I volti e gli sguardi delle due ragazze, l’uno incerto, l’altro più risoluto, sono paesaggi dalle mille sfumature e la musica passa da diegetica a extradiegetica, quasi a siglare e a esprimere quella connessione.
Basterebbero questi pochi istanti a definire Ritorno a Seoul e la capacità di Davy Chou di costruire l’immagine e il racconto a partire da piccoli dettagli, che diventano di un’intensità folgorante. È già tutto lì, la fotogenia dei volti, l’importanza della musica, il non detto e la centralità della protagonista, attorno alla quale il film via via prende forma. Lei è Freddie (interpretata dalla bravissima Park Ji-min, al suo esordio cinematografico), una venticinquenne nata in Corea del Sud ma adottata da genitori francesi. Arriva a Seoul quasi casualmente e si mette alla ricerca della famiglia che l’ha abbandonata, tra amicizie e nuovi incontri. Il ritorno a Seoul è dunque un ritorno alle origini per lei sconosciute, un viaggio per tentare di colmare e rinsaldare la propria identità. Ma anche un confronto con una cultura distante, che Freddie sembra non volere e non riuscire a comprendere. “Dappertutto ci sono segni che non vediamo. Ma possiamo imparare a leggerli e a coglierli quando appaiono”, dice Freddie ai suoi nuovi amici in una delle prime scene, riferendosi alla lettura musicale a prima vista. E Ritorno a Seoul è davvero un film che si compone di lievi e improvvisi gesti, di sfumature che appaiono istantanee sui volti per tradursi in azione o per svanire subito dopo, avendo sempre Freddie come cuore pulsante. Un personaggio tormentato e istintivo, intimamente libero e illuminato da una esuberante follia.
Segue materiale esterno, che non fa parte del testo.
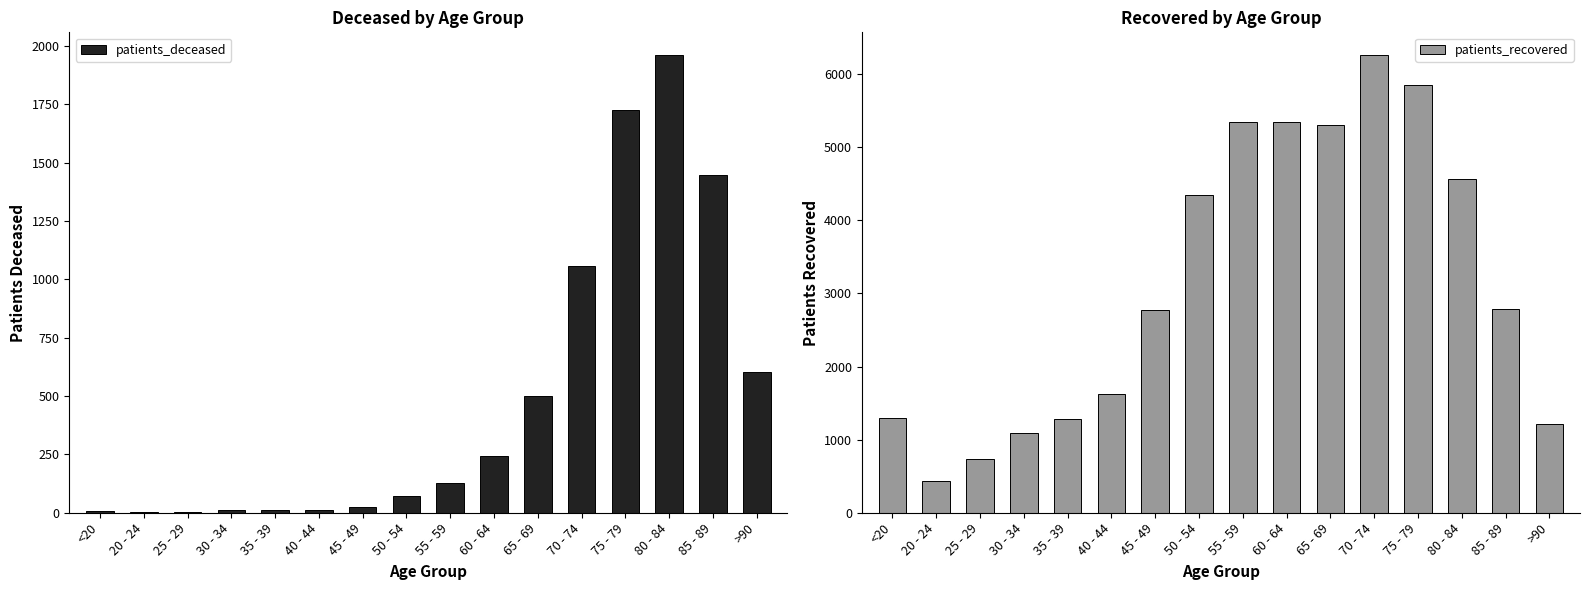

The patients_deceased series shows 425 at 70 - 74. True or false?

False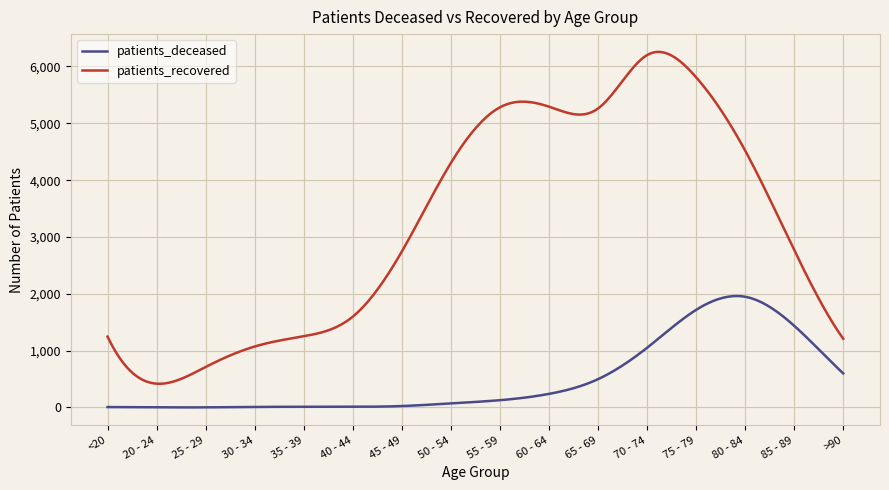

List the series in order of their peak value, lowest first.

patients_deceased, patients_recovered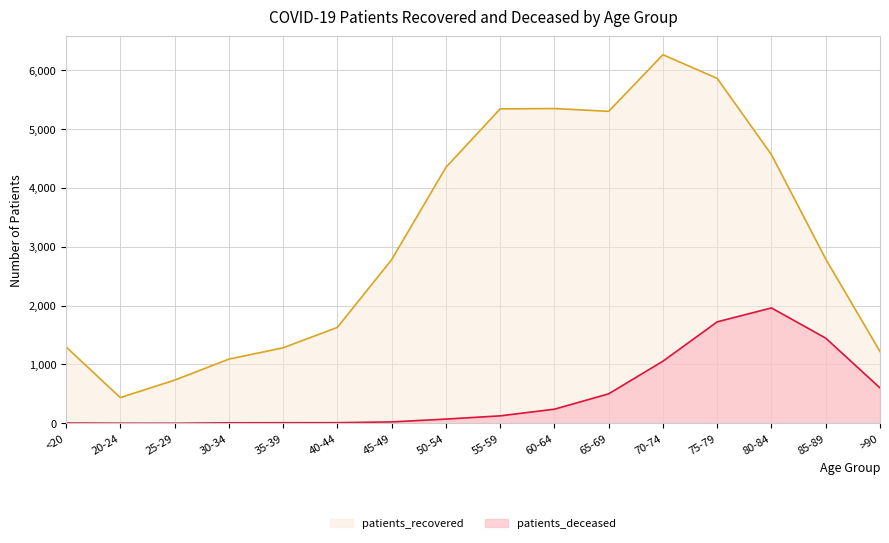

True or false: patients_recovered has a value of 5340 at 55-59.

True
È lei a “fare” il film ed è lei a costruire le scene e a calamitare i luoghi e il racconto. Nella prima parte Freddie sfida ogni convenzione, ogni tradizione e ogni persona che si trova di fronte (un’attitudine che si manifesta nel gesto di abbandonare le ballerine regalatele dal padre e nel ballo in solitaria nel bar), sfuggendo costantemente anche quando sembra acquietarsi, per poi trasformarsi in dark lady e apparire direttamente dall’oscurità all’inizio della seconda parte. Null’altro che maschere, dietro uno spirito che vuol liberarsi da ogni vincolo e da ogni coordinata. Un’espressione di quella malinconia che pervade l’intero film, indirizzando e affiorando man mano nelle immagini, e che cela il dolore generato dal senso di abbandono e dal misterioso silenzio della madre biologica. Persino i luoghi, spesso tenuti ai margini dai frequenti primi piani, sembrano una proiezione della protagonista, della sua iniziale e sfrontata indifferenza e successivamente del suo cambiamento, con una Seoul neon-noir.
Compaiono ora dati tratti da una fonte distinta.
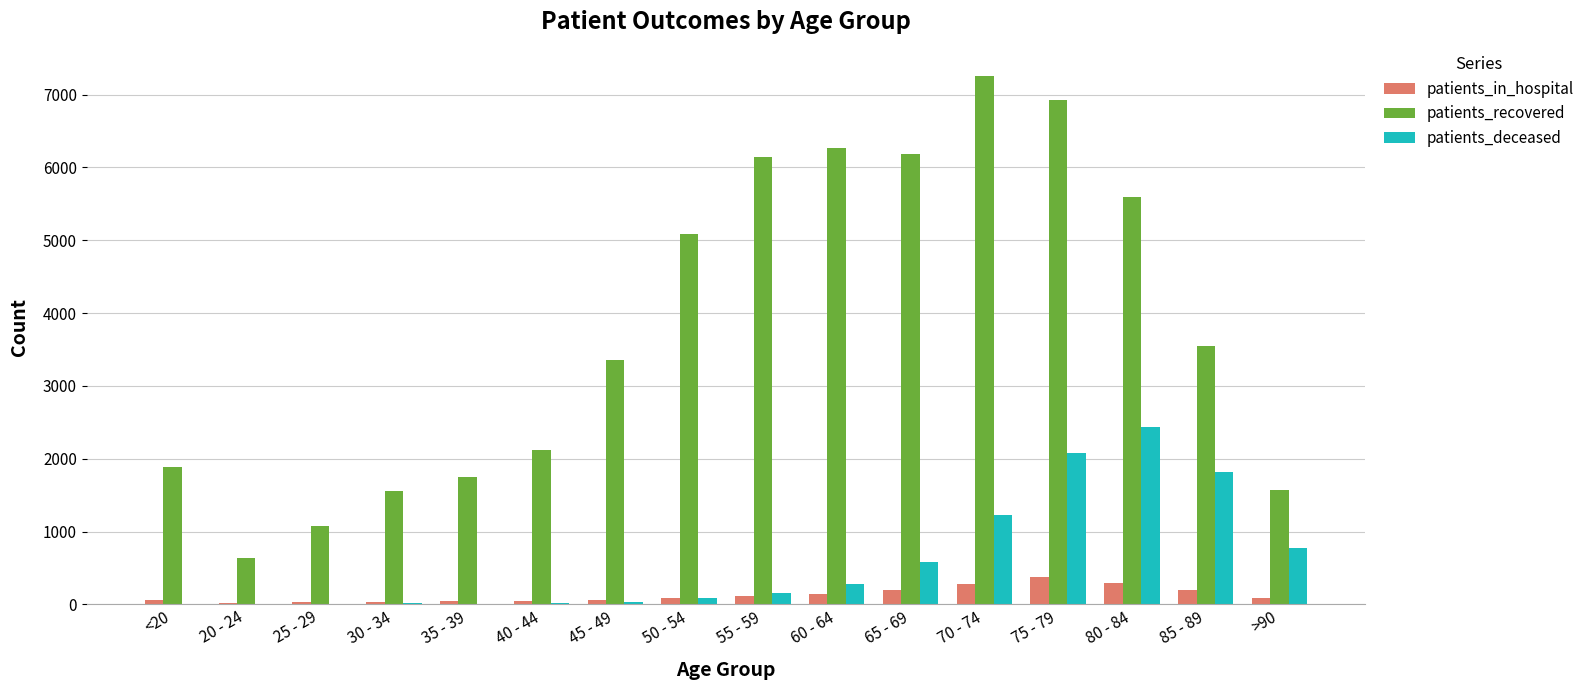

Which series changed the most between 45 - 49 and 50 - 54?

patients_recovered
Come già accennato, è la musica che molto spesso si lega al racconto e alle sensazioni del personaggio. La musica “che viene da dentro”, come afferma lei stessa riferendosi a una canzone che ascolta solo nella sua mente e che si fa espressione dei “segni che non vediamo”. Proprio come nell’incipit, nelle due sequenze di ballo e nel finale, dove con la musica e con la lettura a prima vista di uno spartito risuonano un destino ancora incerto e una persistente solitudine. E se le lingue e le culture diverse diventano talvolta ostacoli insormontabili e alienanti, i volti (e i primi piani) e la musica appaiono come linguaggi molto più puri, specchio diretto dell’interiorità.